[[ EXTRACTED ENTRIES, beginning ]]
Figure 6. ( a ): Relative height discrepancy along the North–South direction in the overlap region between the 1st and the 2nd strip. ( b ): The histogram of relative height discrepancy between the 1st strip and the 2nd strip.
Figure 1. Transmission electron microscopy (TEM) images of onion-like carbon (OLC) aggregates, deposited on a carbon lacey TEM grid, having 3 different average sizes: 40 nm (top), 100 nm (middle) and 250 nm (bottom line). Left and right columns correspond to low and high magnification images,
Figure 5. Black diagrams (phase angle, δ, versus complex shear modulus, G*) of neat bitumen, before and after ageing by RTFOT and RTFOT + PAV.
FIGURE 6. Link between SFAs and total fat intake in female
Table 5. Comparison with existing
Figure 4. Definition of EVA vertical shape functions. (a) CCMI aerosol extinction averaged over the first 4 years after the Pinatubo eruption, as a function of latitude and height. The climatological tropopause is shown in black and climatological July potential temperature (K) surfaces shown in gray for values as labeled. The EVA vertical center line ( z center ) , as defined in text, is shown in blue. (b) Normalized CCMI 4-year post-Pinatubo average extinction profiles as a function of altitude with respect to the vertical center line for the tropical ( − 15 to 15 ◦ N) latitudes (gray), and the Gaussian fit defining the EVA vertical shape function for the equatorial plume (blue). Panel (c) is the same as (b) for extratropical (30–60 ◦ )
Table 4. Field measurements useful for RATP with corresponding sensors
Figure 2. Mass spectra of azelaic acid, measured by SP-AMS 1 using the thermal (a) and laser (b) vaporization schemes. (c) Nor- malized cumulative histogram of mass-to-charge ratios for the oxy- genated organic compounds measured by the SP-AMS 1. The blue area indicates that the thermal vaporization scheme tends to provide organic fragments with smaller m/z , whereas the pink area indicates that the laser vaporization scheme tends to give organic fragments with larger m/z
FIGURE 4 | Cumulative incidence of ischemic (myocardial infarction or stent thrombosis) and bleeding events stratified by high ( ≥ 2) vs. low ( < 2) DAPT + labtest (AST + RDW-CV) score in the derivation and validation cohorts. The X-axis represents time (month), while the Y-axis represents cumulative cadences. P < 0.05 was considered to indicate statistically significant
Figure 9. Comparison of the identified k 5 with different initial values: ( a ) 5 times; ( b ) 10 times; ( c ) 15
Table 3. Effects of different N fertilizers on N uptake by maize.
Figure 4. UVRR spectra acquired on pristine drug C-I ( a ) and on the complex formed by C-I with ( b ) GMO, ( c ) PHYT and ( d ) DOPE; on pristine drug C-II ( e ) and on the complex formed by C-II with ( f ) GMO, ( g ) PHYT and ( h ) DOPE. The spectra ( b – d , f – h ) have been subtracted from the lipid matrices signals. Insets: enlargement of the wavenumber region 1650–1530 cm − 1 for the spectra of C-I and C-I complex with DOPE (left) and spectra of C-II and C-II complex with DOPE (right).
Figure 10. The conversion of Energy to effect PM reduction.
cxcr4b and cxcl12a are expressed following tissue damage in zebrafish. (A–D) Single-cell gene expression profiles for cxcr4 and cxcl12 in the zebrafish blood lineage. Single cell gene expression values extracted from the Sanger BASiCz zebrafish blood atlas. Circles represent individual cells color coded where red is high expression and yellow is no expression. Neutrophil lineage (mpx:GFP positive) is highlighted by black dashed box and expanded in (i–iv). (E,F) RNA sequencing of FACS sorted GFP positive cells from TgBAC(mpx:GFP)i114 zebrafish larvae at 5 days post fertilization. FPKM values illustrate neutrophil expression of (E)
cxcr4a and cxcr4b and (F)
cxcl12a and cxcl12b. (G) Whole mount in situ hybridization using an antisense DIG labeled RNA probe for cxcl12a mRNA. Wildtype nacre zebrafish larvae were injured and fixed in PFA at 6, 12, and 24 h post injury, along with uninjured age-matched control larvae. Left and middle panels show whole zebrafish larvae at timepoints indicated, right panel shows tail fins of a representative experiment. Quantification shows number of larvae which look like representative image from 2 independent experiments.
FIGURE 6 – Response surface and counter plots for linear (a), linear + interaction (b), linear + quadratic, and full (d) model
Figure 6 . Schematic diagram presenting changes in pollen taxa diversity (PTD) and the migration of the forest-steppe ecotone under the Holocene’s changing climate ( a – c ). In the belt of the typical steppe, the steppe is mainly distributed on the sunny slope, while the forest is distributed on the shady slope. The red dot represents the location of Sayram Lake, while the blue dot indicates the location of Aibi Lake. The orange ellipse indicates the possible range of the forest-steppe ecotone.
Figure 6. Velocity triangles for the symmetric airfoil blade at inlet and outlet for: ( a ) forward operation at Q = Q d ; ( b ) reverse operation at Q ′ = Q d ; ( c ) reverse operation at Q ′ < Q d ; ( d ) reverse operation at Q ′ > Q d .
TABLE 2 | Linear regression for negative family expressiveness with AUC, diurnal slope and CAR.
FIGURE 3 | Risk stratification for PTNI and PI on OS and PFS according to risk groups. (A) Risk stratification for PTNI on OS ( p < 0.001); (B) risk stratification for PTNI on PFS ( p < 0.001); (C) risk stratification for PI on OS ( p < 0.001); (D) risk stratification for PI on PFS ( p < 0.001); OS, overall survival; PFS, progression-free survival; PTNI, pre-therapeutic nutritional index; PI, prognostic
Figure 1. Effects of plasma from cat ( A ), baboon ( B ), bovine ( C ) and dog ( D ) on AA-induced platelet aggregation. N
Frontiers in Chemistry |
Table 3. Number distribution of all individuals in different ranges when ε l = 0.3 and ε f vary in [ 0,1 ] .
[[ EXTRACTED ENTRIES, end ]]
_EXERCISE OBJECTIVE_
Give the count of lines in the data shown above that contain "Comparison", and nothing else.

_RESPONSE BELOW_
2